Algunos minutos más tarde, el coche de la policía frenó en la plaza y tres hombres salieron rápidamente, dirigiéndose hacia Adamsberg que los esperaba cerca del plátano. El acontecimiento suscitó cierto interés por parte de aquellos que aún remoloneaban entre dos discusiones, sobre todo porque el policía más alto llevaba un gatito blanco y gris en la mano.

– Sigue ahí -dijo Adamsberg en voz bastante baja-. Hace la caja con Éva y Marie-Belle. No toquen a las mujeres, llévense al tipo. Atención, puede ser peligroso, tiene talla de atleta, asegúrense de sus armas. En caso de violencia, no hagan estropicio, por piedad. Noël, usted viene conmigo. Hay otra puerta que da a la calle lateral, por la que pasa el pregonero. Danglard y Justin, pónganse delante.

– Voisenet -rectificó Voisenet.

– Póngase delante -repitió Adamsberg despegándose del tronco de árbol-. Vamos.

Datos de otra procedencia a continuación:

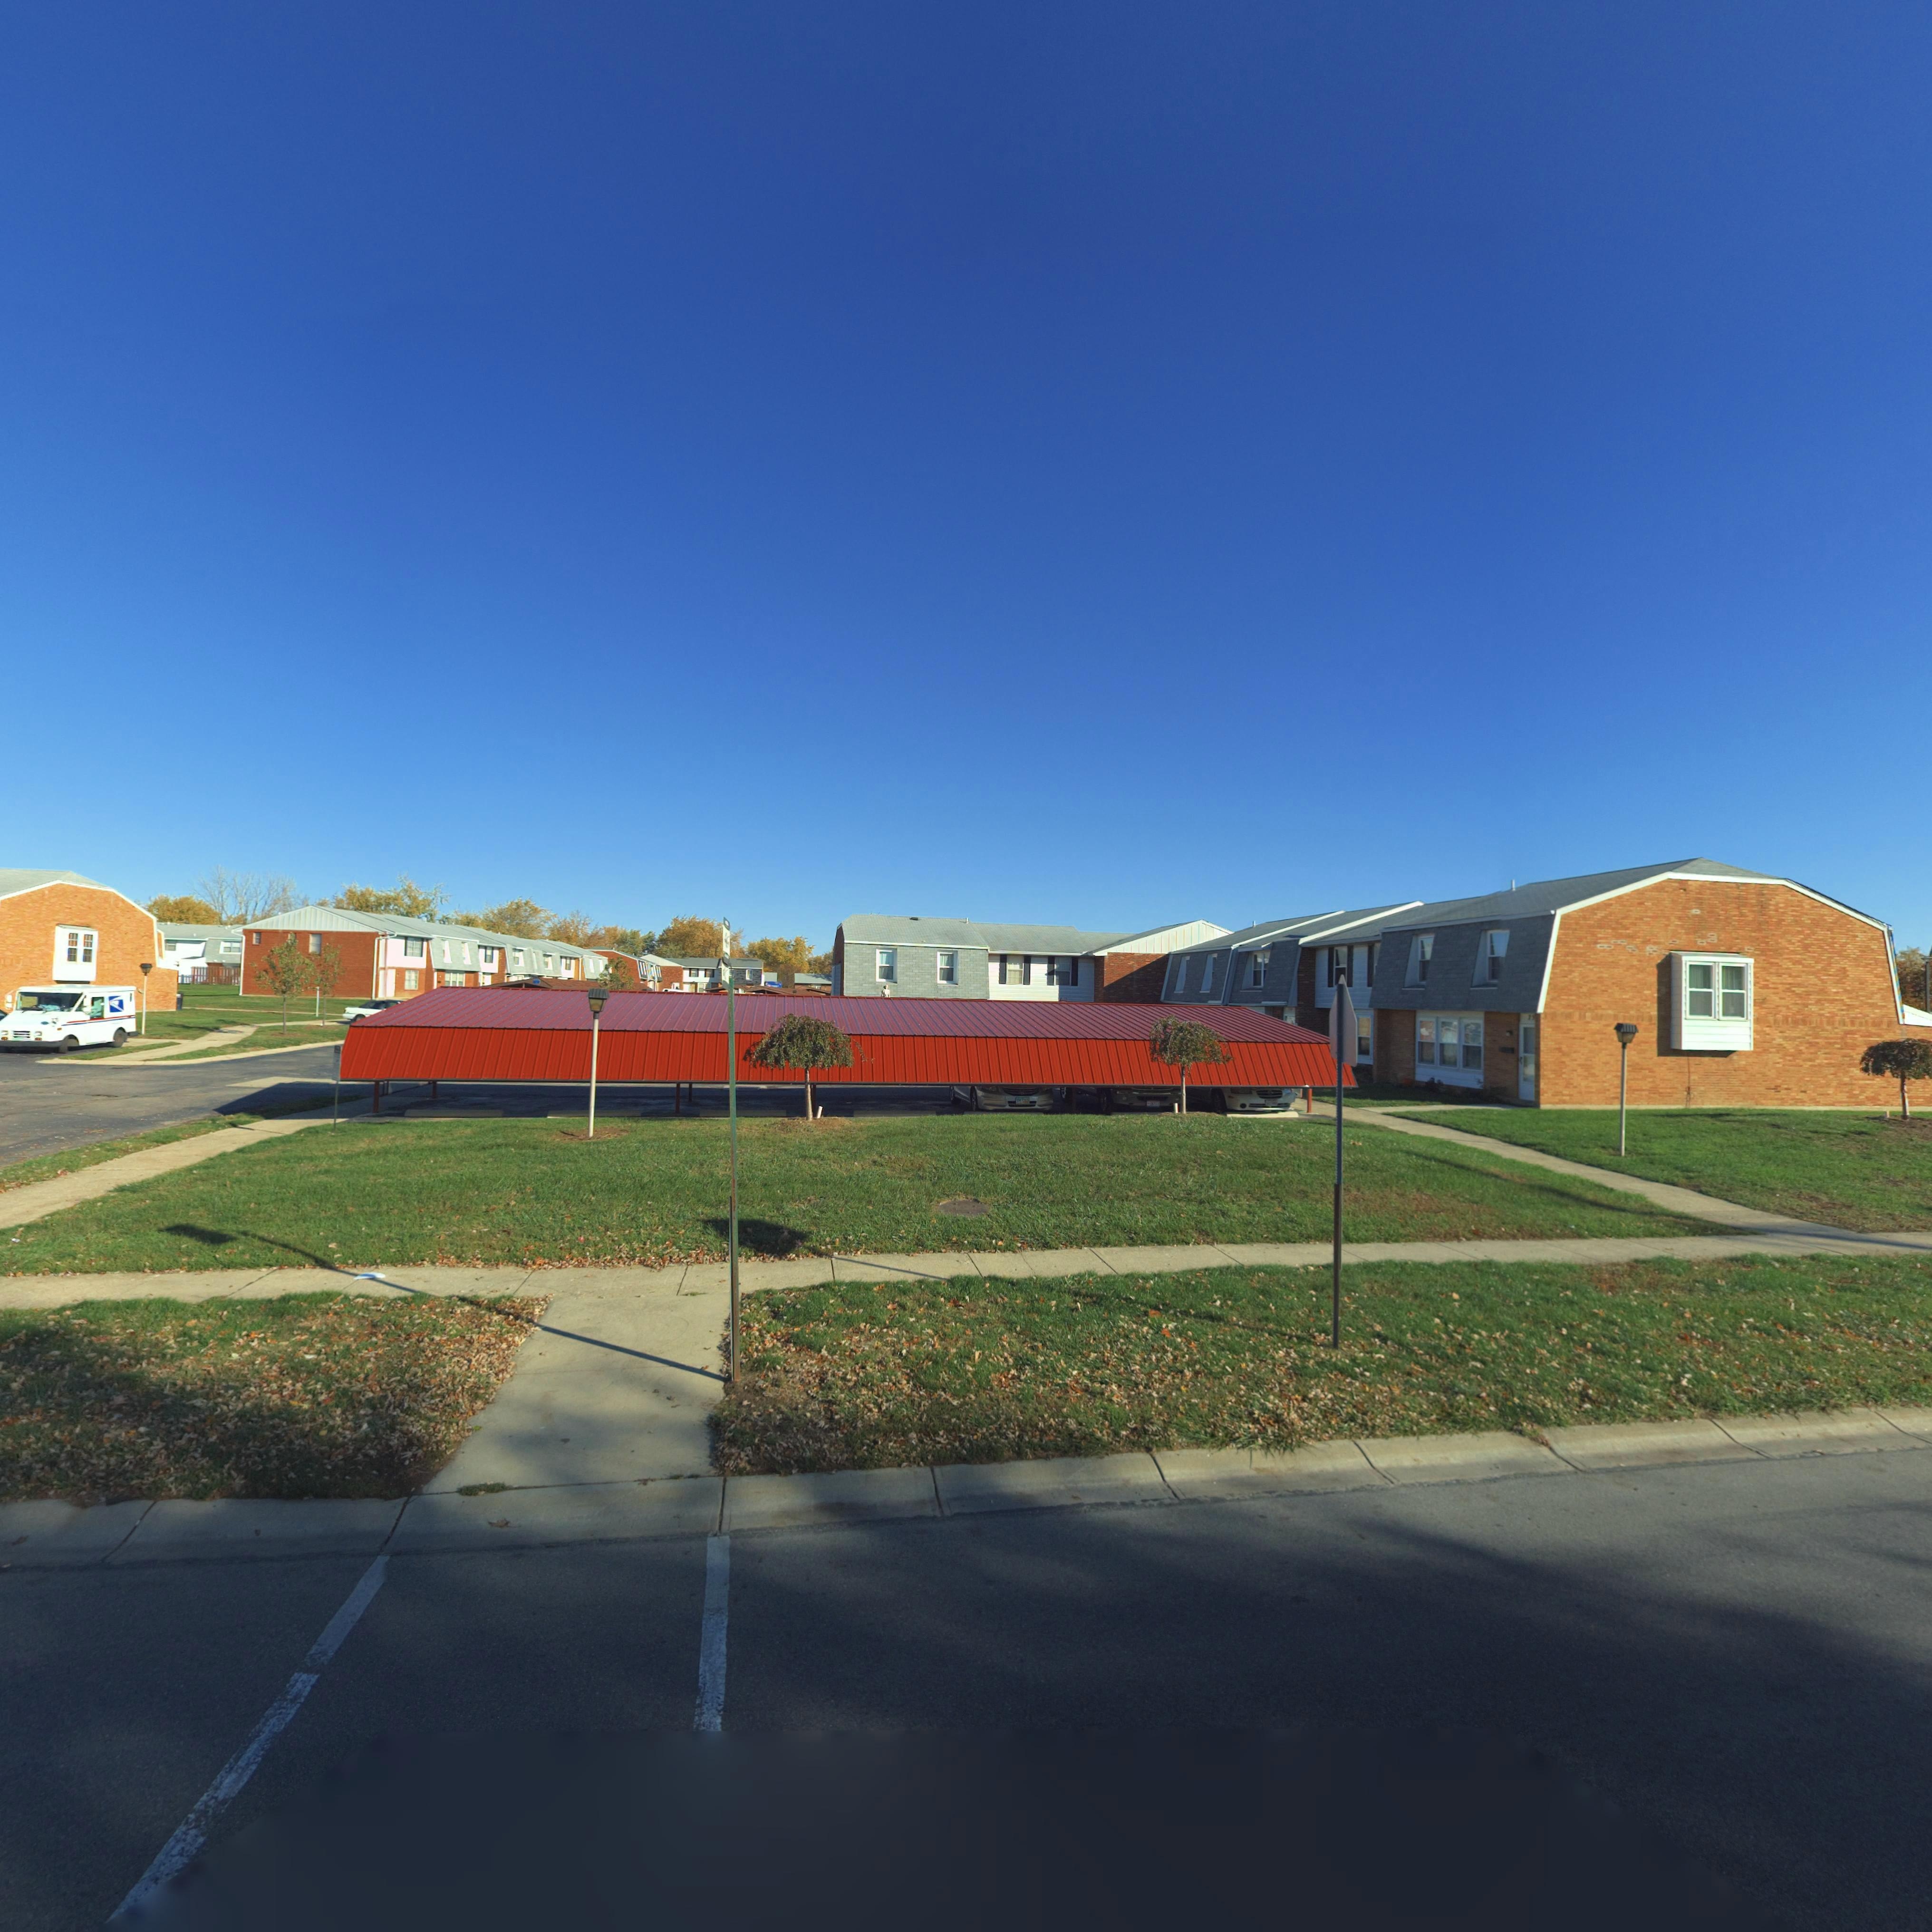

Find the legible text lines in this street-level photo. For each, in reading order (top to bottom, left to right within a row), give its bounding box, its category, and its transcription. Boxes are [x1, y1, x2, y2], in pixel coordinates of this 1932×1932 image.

[1527, 1014, 1535, 1020] StreetNumber: 75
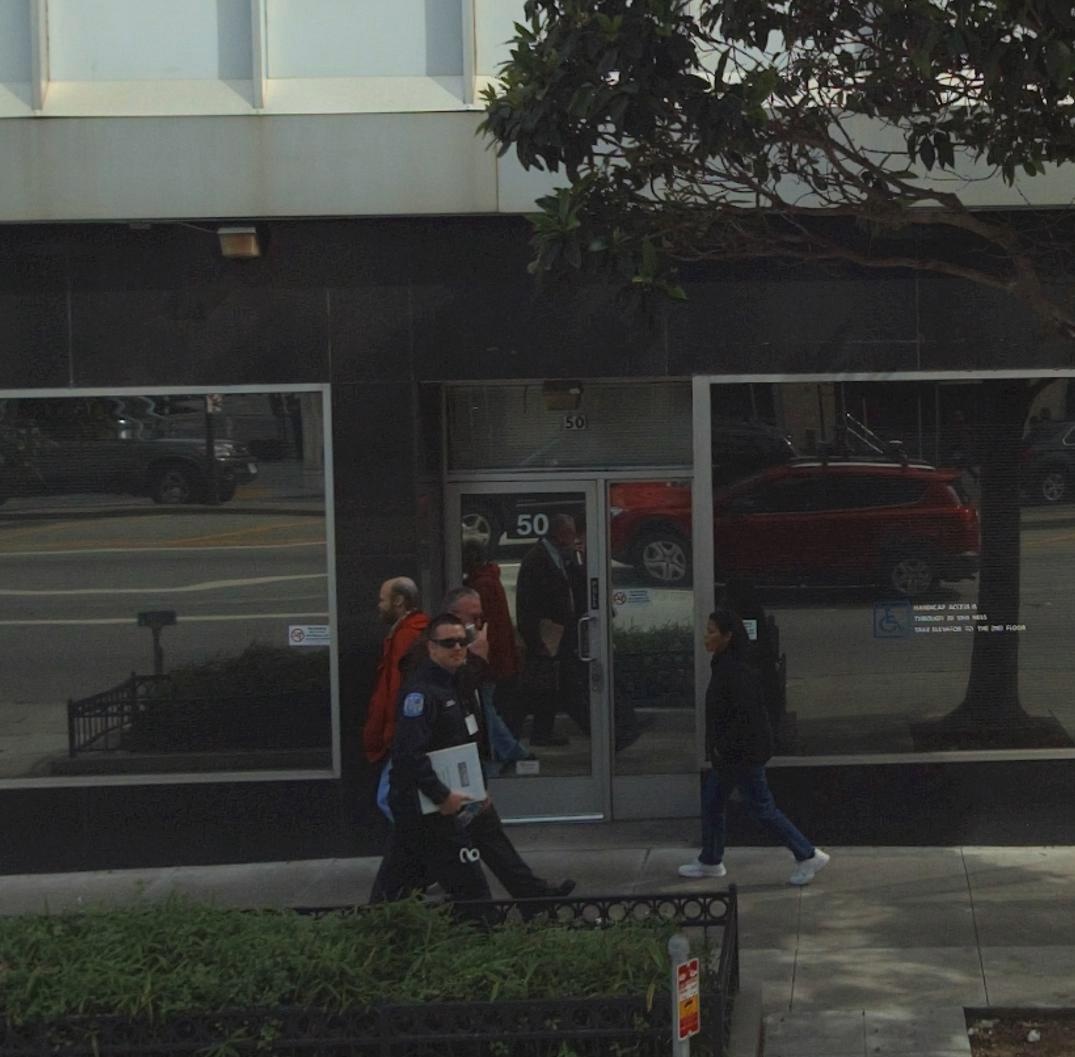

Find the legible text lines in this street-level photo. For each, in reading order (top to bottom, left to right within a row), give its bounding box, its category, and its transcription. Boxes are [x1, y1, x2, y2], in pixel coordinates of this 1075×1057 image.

La salida de Damas, esposado y escoltado por cuatro policías, y su ingreso inmediato en el coche patrulla sumieron en el estupor a los habitantes de la plaza. Éva corrió hasta el coche, que arrancó ante ella, mientras se agarraba la cabeza con las dos manos. Marie-Belle se echó, llorando a lágrima viva, en brazos de Decambrais.

– Está loco -dijo Decambrais estrechando a la joven contra él-. Se ha vuelto completamente loco.

Incluso Bertin, que había seguido la escena a través de sus ventanas, sintió cómo su veneración por el comisario Adamsberg se turbaba.

– Damas -murmuró-. Han perdido la cabeza.

En cinco minutos, toda la plaza se había reunido en El Vikingo, donde comenzaron a sucederse las discusiones ásperas en un ambiente dramático y casi de revuelta.